Милочка подошла к указанному ей столу; отодвинула стул; села, откинувшись на спинку, копируя собеседника; открыла сумочку; достала из неё пачку, а из пачки сигарету; повертела её между пальцами слегка разминая. Алексей Алексеевич, не отводя взгляда от её лица, пошарил рукой по поверхности стола перед собой, взял зажигалку и протянул Милочке.
– Спасибо, – сказала она.
Закурили. О чем говорить Милочка не знала, поэтому продолжал Алексей Алексеевич:
– Даже не думайте, милочка, что я буду вас учить и нянчить. Поработайте месяц-другой с Анатолием Семёновичем, посмотрим на ваши успехи, решим, что с вами дальше делать.
Милочка затушила окурок сигареты в кадке с деревом, стоящей между ними.
– В няньках не нуждаюсь, работать под присмотром не собираюсь. Работать буду одна.
– Вот как? Договорились. Облажаетесь – разгребать за вами не буду. Понятно, милочка?
Алексей Алексеевич не любил возражений. Непроизвольно его голос поднялся на октаву выше, углы губ брезгливо опустились. Заметив это, он постарался произнести как можно спокойнее, изобразив подобие улыбки:
– Кстати, как вас зовут, милочка?
Она улыбнулась нарочито широко, обнажив верхний ряд зубов:
– Именно так и зовут – Милочка. Для вас Людмила Сергеевна.
«Обалдеть, – подумала Милочка, – хорошее начало: один враг уже есть. Впрочем, сам нарвался. Индюк напыщенный. Раскудахтался. Звезда местного пошиба. Подожди-подожди. Ты у меня от злости кипеть будешь скоро».

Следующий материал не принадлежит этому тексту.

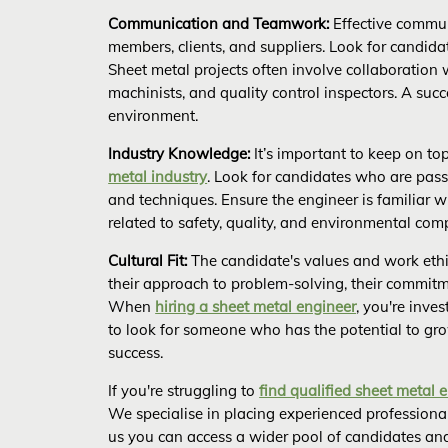
Communication and Teamwork:
Effective communi
members, clients, and suppliers. Look for candidat
Sheet metal projects often involve collaboration 
machinists, and quality control inspectors. A suc
environment.
Industry Knowledge:
It’s important to keep on to
metal industry
. Look for candidates who are pas
and techniques. Ensure the engineer is familiar w
related to safety, quality, and environmental com
Cultural Fit:
The candidate's values and work ethi
their approach to problem-solving, their commitm
When
hiring a sheet metal engineer
, you're inve
to look for someone who has the potential to gro
success.
If you're struggling to
find qualified sheet metal 
We specialise in placing experienced professional
us you can access a wider pool of candidates and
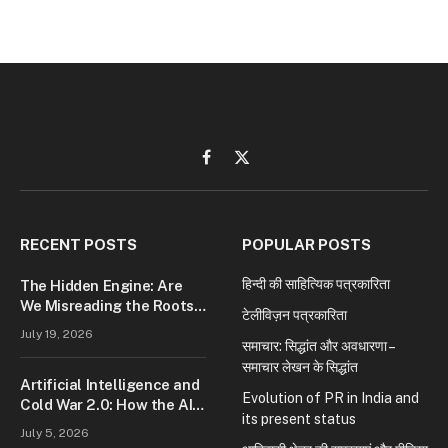
Facebook
X
(Twitter)
RECENT POSTS
POPULAR POSTS
हिन्दी की साहित्यिक पत्रकारिता
The Hidden Engine: Are
We Misreading the Roots
टेलीविज़न पत्रकारिता
of Modern Conflict?
July 19, 2026
समाचार: सिद्धांत और अवधारणा –
समाचार लेखन के सिद्धांत
Artificial Intelligence and
Evolution of PR in India and
Cold War 2.0: How the AI
its present status
Race Is Reshaping Global
July 5, 2026
Power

Перед Милочкиным взором проплыл круглый темно-синий чайник, расписанный яркими цветами, со свистком на надменно изогнутом носике. Чайник плавно опустился на плечи Алексея Алексеевича, заняв место его головы, и тут же забулькал, испуская пар и пронзительно свистя носом.
– Свисти громче! Не все слышат, – приказала она, прищурилась, грозно посмотрела на чайник, и с него слетела крышка.